Keegan is the retired director of the Milwaukee Art Museum, and former Executive Director of the San Jose Museum of Art. Keegan, who became a full-time resident of Westport upon his retirement in 2016, has been visiting the Adirondacks for over twenty years.
The show combines the work of modern photographers with a display of historic images. While some of the historic images are by well-known individuals like Seneca Ray Stoddard, George Bacon Woods, and W. A. Casselman, many of the photographers remain unidentified.
“I deliberately sought out historic photographs from a variety of sources without regard to attribution. It was important to show that back then, because of the growing popularity of photography, the invention of the Brownie camera, and comparatively easy transportation, everyone took pictures to document their presence in places of discovery,” said Keegan. “We still do that today, but it’s all digital. Aren’t we all walking around with a few thousand photographs in our pockets and purses on our mobile devices?”
Over 130 members and guests turned out for the opening reception on June 2. The show will be on display until the end of the museum’s current season on Oct. 9. Several of the contemporary photographers were on hand to discuss their work.
Modern photographers included in the exhibit are Nancie Battaglia, Tony Beaver, Linda Benzon, Mark Bowie, Luke Dow, Johnathan Esper, Carl Heilman II, Joanne Kennedy, Chris Lang, Joe LeFevre, Manuel Palacios, Susan Runyon, Jessica Tabora, Chris Tennant and Ed Williams.

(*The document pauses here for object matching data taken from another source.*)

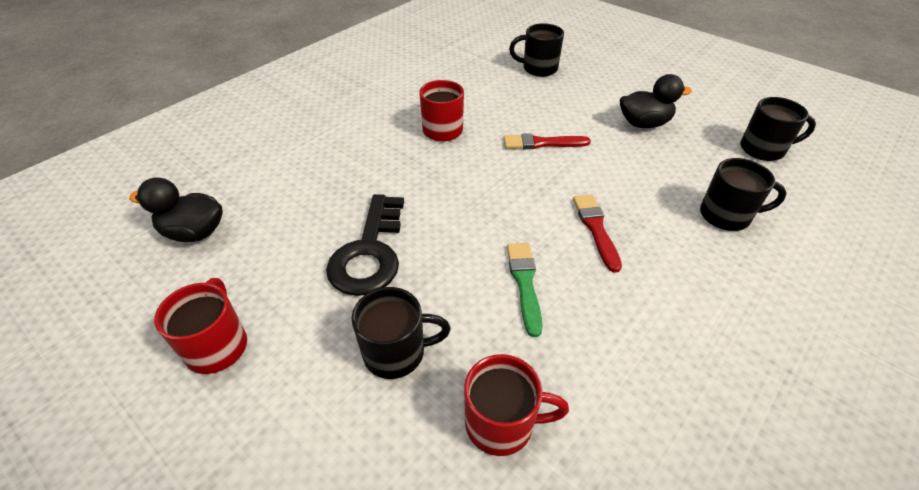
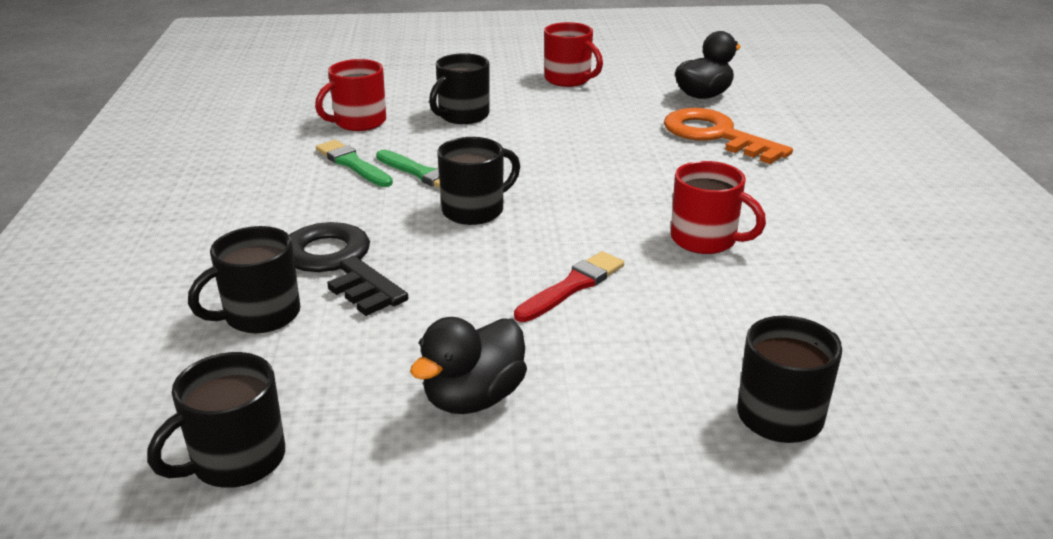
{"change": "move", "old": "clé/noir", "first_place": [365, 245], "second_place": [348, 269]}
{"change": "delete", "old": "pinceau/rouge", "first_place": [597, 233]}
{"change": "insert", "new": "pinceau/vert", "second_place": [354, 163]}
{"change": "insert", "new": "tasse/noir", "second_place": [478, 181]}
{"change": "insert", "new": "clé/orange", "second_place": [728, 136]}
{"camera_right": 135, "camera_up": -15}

“By displaying historic images together with contemporary work, the juxtaposition really brings out how the human relationship with the High Peaks has altered. All of the images are compelling,” said Museum Director Aurora McCaffrey. “We’re very grateful to Dan Keegan for donating his time for this show.”
Two lectures in the museum’s summer series complement the exhibit. Bob Bayle will present “An Adirondack Portfolio: Hiking Photographs of Francis Bayle, 1902-1935,” on July 13. Nancie Battaglia, one of the featured modern photographers, will give a presentation on “Photographing the Adirondacks” on Aug. 10.
The Adirondack History Museum seeks to serve as Essex County’s center for the stories that reveal the roots and values of its people. The museum is opened Tuesday-Saturdays 10 a.m. to 4 p.m., and Sundays from noon-4 p.m. Admission is $5 for adults, $4 for seniors, and $2 for students.